One text message, in particular, demonstrates that FirstEnergy wasn’t looking for aid on one-offs like the decoupling measure or House Bill 6. It shows FirstEnergy bought itself a regulator, one with a constant eye toward helping the company. Randazzo texted Jones, “you guys are welcome anytime and anywhere I can open the door.”

In the prosecutors’ words, Randazzo would act in FirstEnergy’s interests “as requested and as opportunities arose.”
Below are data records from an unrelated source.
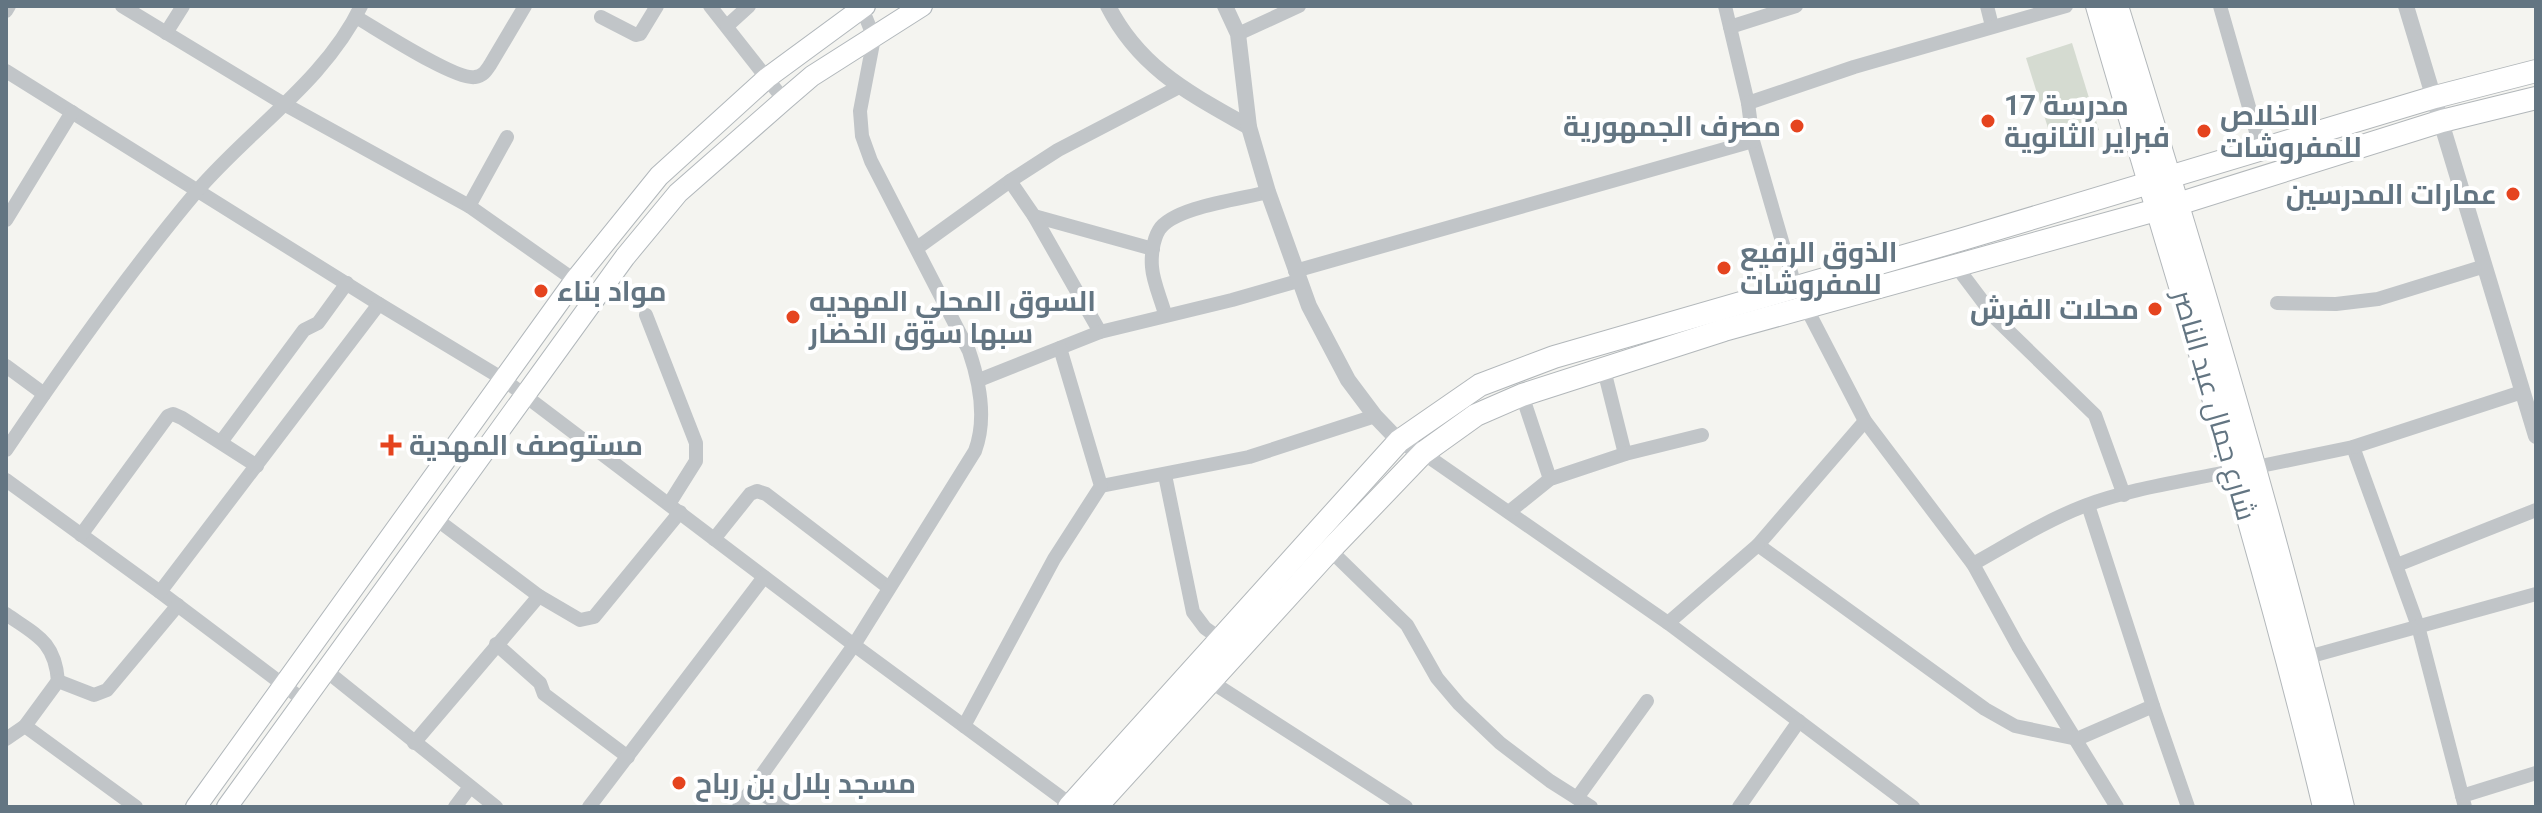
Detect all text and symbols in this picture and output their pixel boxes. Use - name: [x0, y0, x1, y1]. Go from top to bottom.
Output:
- place label: مدرسة 17 فبراير الثانوية: [2004, 89, 2170, 154]
- place label: الاخلاص للمفروشات: [2220, 99, 2362, 164]
- place label: مصرف الجمهورية: [1563, 110, 1781, 144]
- marker: مدرسة 17 فبراير الثانوية: [1979, 112, 1997, 130]
- marker: مصرف الجمهورية: [1788, 117, 1806, 135]
- marker: الاخلاص للمفروشات: [2195, 122, 2213, 140]
- place label: عمارات المدرسين: [2286, 178, 2497, 211]
- marker: عمارات المدرسين: [2504, 185, 2522, 203]
- place label: الذوق الرفيع للمفروشات: [1740, 236, 1898, 301]
- marker: الذوق الرفيع للمفروشات: [1715, 259, 1733, 277]
- place label: مواد بناء: [557, 275, 666, 308]
- marker: مواد بناء: [532, 282, 550, 300]
- street label: شارع جمال عبد الناصر: [2163, 284, 2263, 525]
- place label: السوق المحلي المهديه سبها سوق الخضار: [808, 285, 1096, 351]
- place label: محلات الفرش: [1970, 293, 2139, 326]
- marker: محلات الفرش: [2146, 300, 2164, 318]
- marker: السوق المحلي المهديه سبها سوق الخضار: [784, 308, 802, 326]
- place label: مستوصف المهدية: [409, 429, 643, 463]
- marker: مستوصف المهدية: [380, 434, 402, 456]
- place label: مسجد بلال بن رباح: [695, 767, 916, 802]
- marker: مسجد بلال بن رباح: [670, 774, 688, 792]

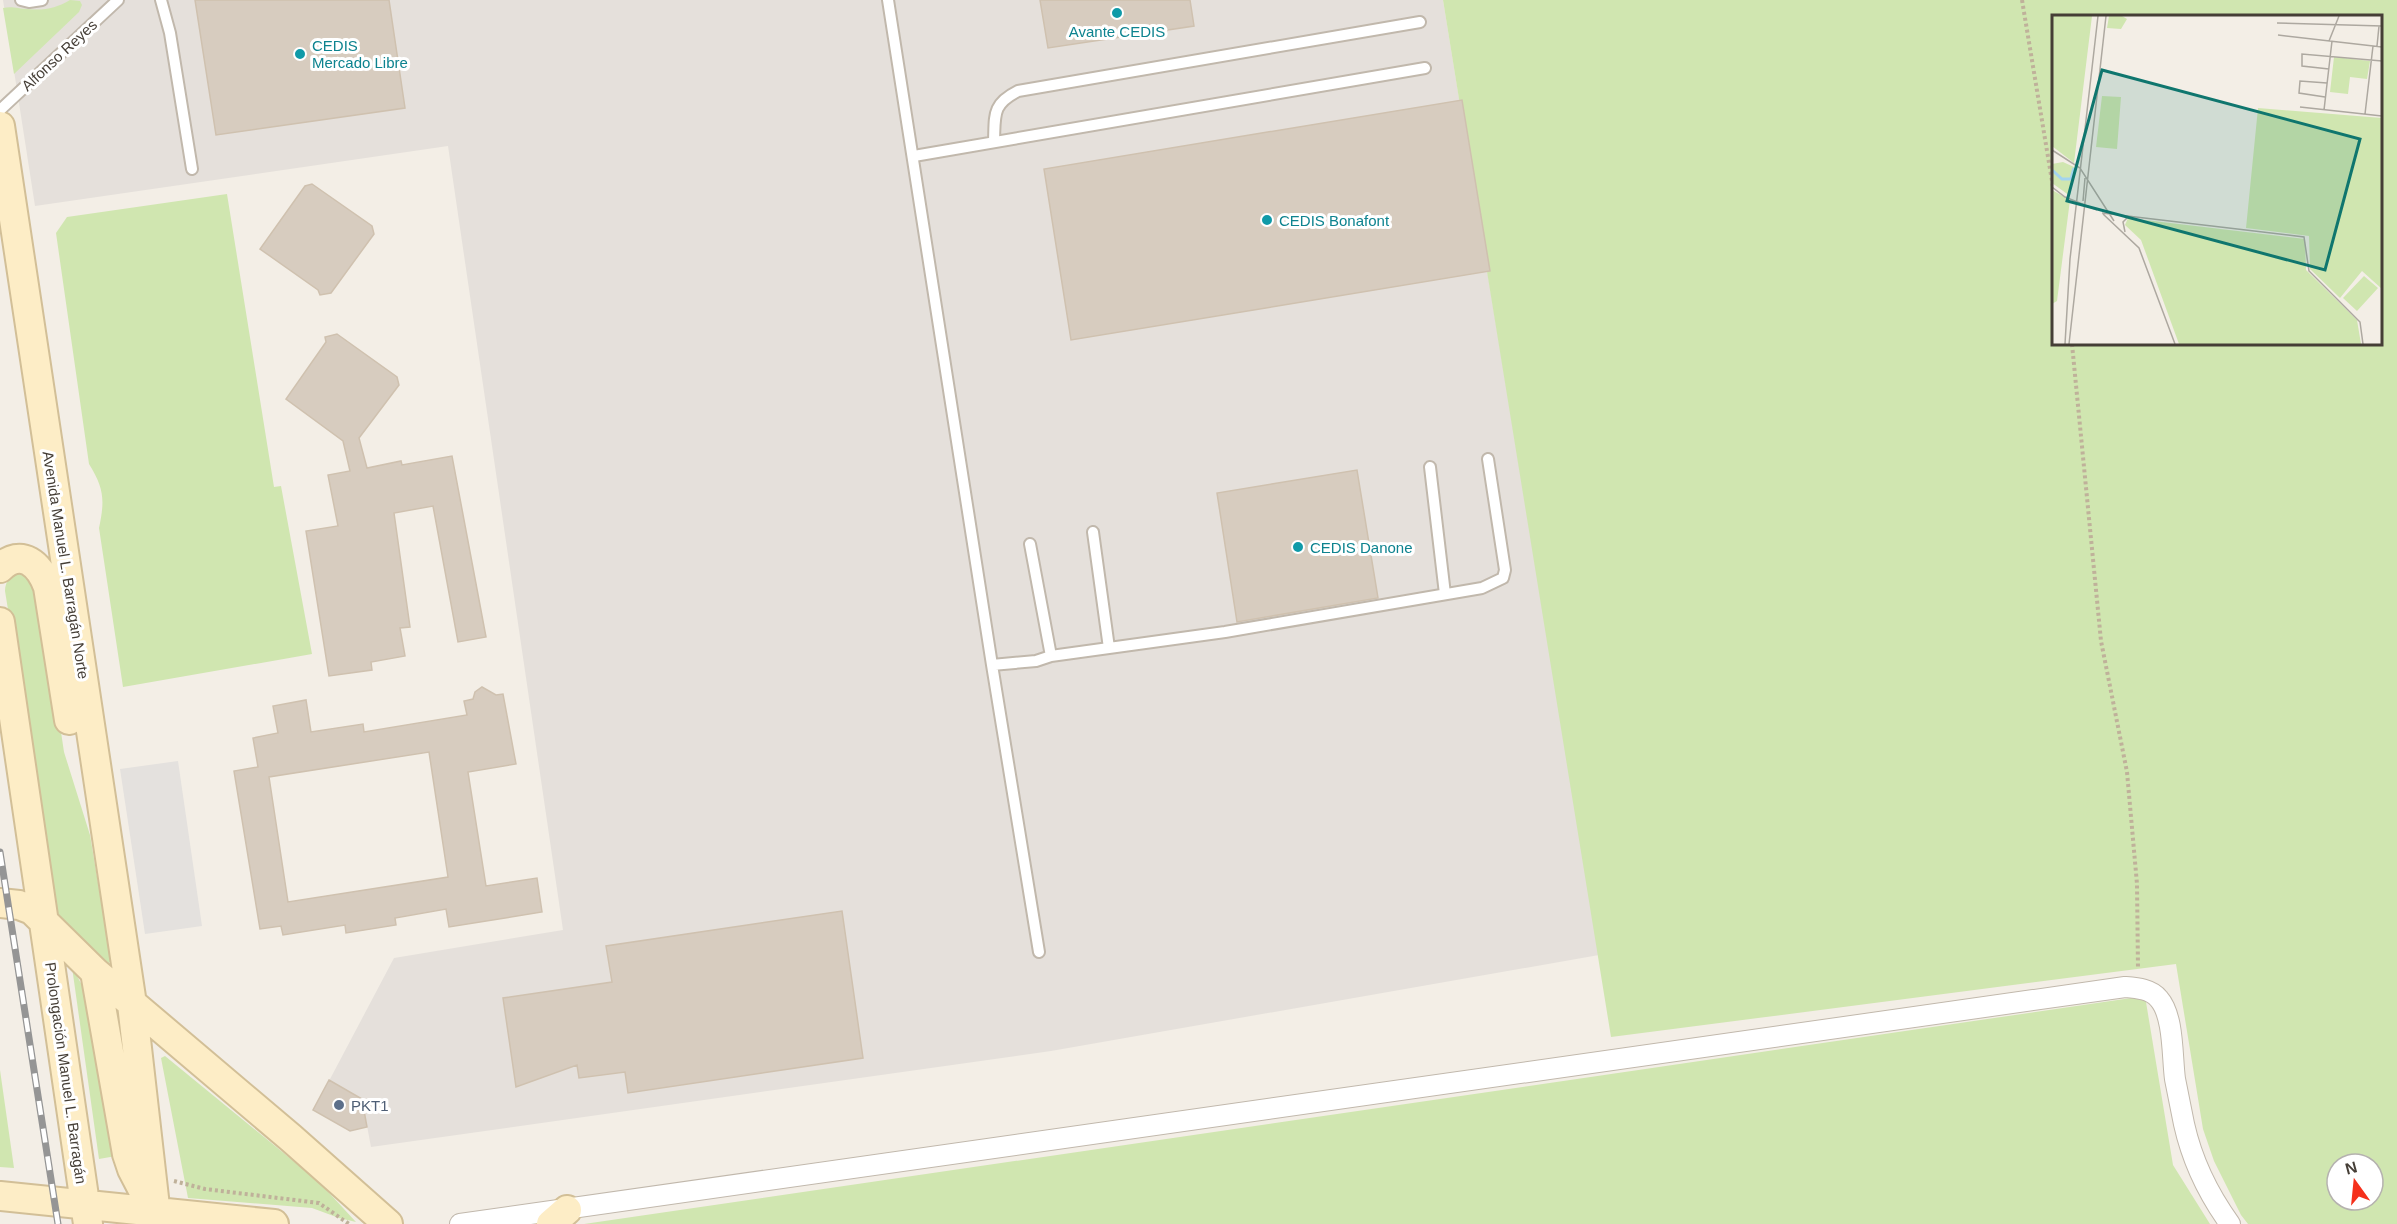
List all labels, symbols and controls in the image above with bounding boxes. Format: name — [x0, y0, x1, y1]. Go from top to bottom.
marker: Avante CEDIS — [1110, 6, 1124, 20]
inset map — [2052, 15, 2382, 345]
street label: Alfonso Reyes — [18, 16, 100, 94]
place label: Avante CEDIS — [1069, 23, 1165, 40]
place label: CEDIS Mercado Libre — [312, 37, 408, 71]
marker: CEDIS Mercado Libre — [293, 47, 307, 61]
place label: CEDIS Bonafont — [1279, 212, 1390, 229]
marker: CEDIS Bonafont — [1260, 213, 1274, 227]
street label: Avenida Manuel L. Barragán Norte — [40, 450, 92, 680]
place label: CEDIS Danone — [1310, 539, 1413, 556]
marker: CEDIS Danone — [1291, 540, 1305, 554]
street label: Prolongación Manuel L. Barragán — [42, 961, 90, 1185]
place label: PKT1 — [351, 1097, 389, 1114]
marker: PKT1 — [332, 1098, 346, 1112]
north arrow — [2325, 1152, 2385, 1212]
text: N — [2343, 1158, 2359, 1178]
Given this backdrop, it’s now important for others to pick up where the U.S. attorney’s office left off. The U.S. attorney conducted a limited investigation into specific crimes, but the PUCO must now do a deeper more comprehensive investigation into the totality of the corruption. FirstEnergy is a regulated public utility and has an obligation to serve customers in the public interest that most companies don’t have.

The relationship between Randazzo and FirstEnergy reached the point that FirstEnergy CEO Jones texted another FirstEnergy executive “a lot of talk going on in the halls of PUCO about does he work there or for us?”

Ultimately, the Commission must decide the proper penalty for FirstEnergy, starting with should it be allowed to continue to serve the public or should it be forced to sell the utility part of its business. If not a forced sale of the utility, what punishment is appropriate beyond the $230 million? FirstEnergy’s admission that it bribed the Commission chair alone deserves additional scrutiny.

Finally, we need the Ohio Attorney General to investigate Governor Mike DeWine’s appointment of Randazzo, including the role that Lt. Governor John Husted played. DeWine stated that Randazzo was a well-known utility expert who worked for FirstEnergy but also worked for consumers. Yet, that was never true. Randazzo worked for FirstEnergy and the large powerful industrial customers against the interests of small business and residential customers. In other words, he worked for the powerful against the little guy.

DeWine and Husted either knew or should have known who they were appointing, and FirstEnergy’s role in that appointment has to come out.

Robert Kelter,

Managing Attorney

Robert Kelter is a senior attorney at ELPC, leading the Energy Efficiency Program.